Spectacle musical de Fellag
Librement inspiré de « l’Opéra des gueux » de John Gay
Livret : Fellag et Émile Herlic
Mise en scène : Jérôme Savary
Avec :
Fellag
18 comédiens-chanteurs, danseurs, danseuses
Orchestre arabo-andalou
L’Opera d ‘Casbah n’est pas une adaptation de L’Opéra de Quat’Sous. Le projet initial n’ayant pas obtenu l’agrément des dépositaires de l’oeuvre de Bertold Brecht et de Kurt Weill, le public en est averti au début de la représentation. Nous découvrons par la suite que le spectacle ne s’apparente pas non plus à un opéra, mais à un one man-show entrecoupé de chansons arabo-andalouses et de danses orientales. La scénographie de Jérôme Savary paraît bien décalée. Les photos de la casbah projetées sur scène semblent peu contributives voire mal appropriées. En prélude, deux comédiens préparent l’arrivée de Fellag avec des sketches quelque peu convenus, évoquant par exemple avec humour l’intégration réussie d’un Algérien en France.

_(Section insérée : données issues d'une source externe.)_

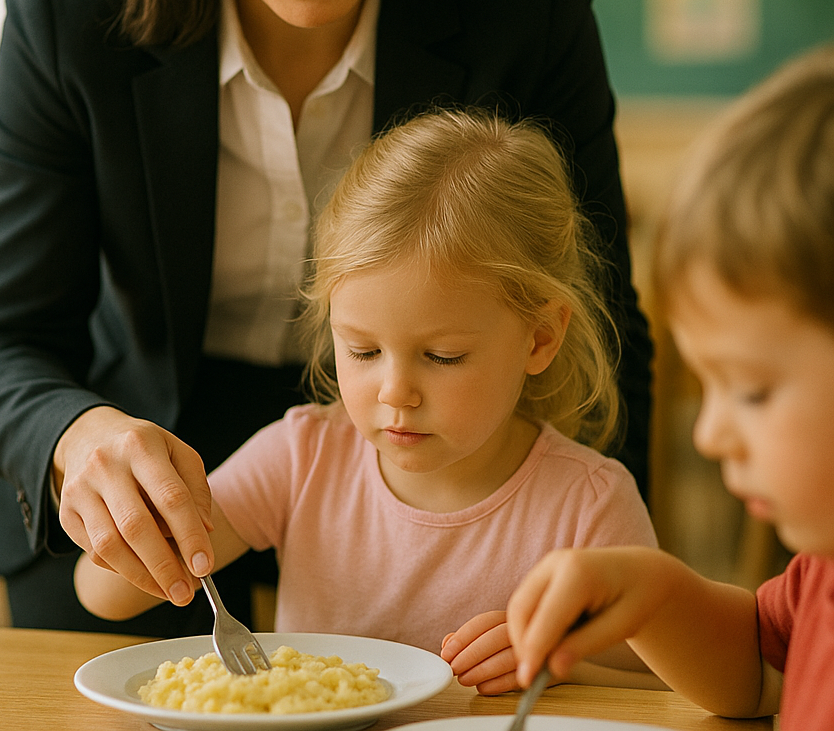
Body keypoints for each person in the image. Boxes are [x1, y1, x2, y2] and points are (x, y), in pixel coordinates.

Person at [0, 0, 654, 636]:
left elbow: (599, 311)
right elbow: (2, 342)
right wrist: (79, 439)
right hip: (143, 461)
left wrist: (616, 587)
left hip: (443, 456)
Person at [75, 110, 659, 691]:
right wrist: (143, 506)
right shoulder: (302, 457)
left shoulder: (589, 503)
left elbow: (669, 684)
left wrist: (561, 665)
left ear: (540, 338)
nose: (394, 392)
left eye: (443, 356)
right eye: (363, 351)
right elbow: (103, 595)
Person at [503, 46, 834, 728]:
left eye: (752, 390)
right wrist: (653, 594)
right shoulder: (821, 574)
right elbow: (760, 668)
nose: (708, 433)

Après une entrée en matière assez laborieuse et malgré une chorégraphie approximative et purement ornementale, les pauses musicales permettent tout de même d’attendre agréablement le maître de cérémonie. L’orchestre s’en tire plus qu’honorablement et redonne ainsi un peu de vitalité à l’ensemble, grâce à des chansons populaires arabes assez entraînantes.

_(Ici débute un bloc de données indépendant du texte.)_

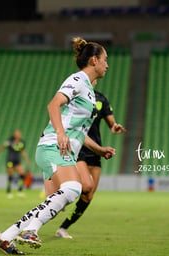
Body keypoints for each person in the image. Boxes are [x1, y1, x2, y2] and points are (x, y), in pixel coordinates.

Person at [0, 37, 115, 255]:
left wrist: (99, 149)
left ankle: (4, 237)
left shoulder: (88, 89)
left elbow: (78, 132)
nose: (107, 64)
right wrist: (59, 133)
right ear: (94, 60)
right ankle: (31, 230)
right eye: (105, 59)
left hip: (61, 149)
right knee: (74, 188)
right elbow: (53, 104)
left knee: (55, 202)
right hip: (53, 146)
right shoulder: (77, 79)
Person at [49, 79, 126, 239]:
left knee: (88, 195)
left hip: (96, 149)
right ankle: (62, 193)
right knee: (86, 184)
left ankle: (63, 228)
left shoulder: (101, 99)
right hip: (79, 146)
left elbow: (110, 122)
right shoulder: (75, 95)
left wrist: (114, 127)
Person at [0, 129, 32, 198]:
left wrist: (27, 159)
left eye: (19, 133)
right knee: (11, 175)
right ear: (14, 134)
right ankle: (8, 191)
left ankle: (20, 190)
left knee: (22, 173)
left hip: (17, 160)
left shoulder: (22, 142)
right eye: (16, 133)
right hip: (10, 160)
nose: (18, 134)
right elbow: (2, 147)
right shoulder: (10, 141)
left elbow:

Heureusement, l’entrée en scène de Fellag nous sort de notre torpeur. La finesse de son humour et surtout l’intelligence de sa construction narrative nous envoûtent littéralement. Le comédien, très à l’aise dans son registre habituel, dépasse avec virtuosité le cadre du simple divertissement, et la dimension politique sous-jacente confère une certaine épaisseur à ses propos. L’ironie n’épargne donc pas nos hommes politiques, ni même certains comportements hypocrites des Français dans leur ensemble. Grinçant mais jamais agressif ou outrancier, l’humour politiquement incorrect de Fellag surprend par sa légèreté. Son jeu, tout en retenue et non dénué d’un certain lyrisme, y contribue grandement. Surtout sa distanciation à l’anglaise, pleine d’élégance et de dignité lui permet de glisser de temps à autre dans l’absurde afin de nous éviter l’épuisement. Dommage qu’à la fin la construction soit moins aboutie, et que les thèmes soient un peu redondants et moins pertinents. Car la tentation de décrocher est grande dans la dernière saynète. En effet, après un départ magistral, la fin semble bien fade en comparaison.
On l’aura compris, tout repose sur les épaules de Fellag. Ceux qui aiment son style seront comblés. Pour les autres il faudra se contenter d’un mélange d’humour, de musique et de danse dans le genre spectacle de cabaret.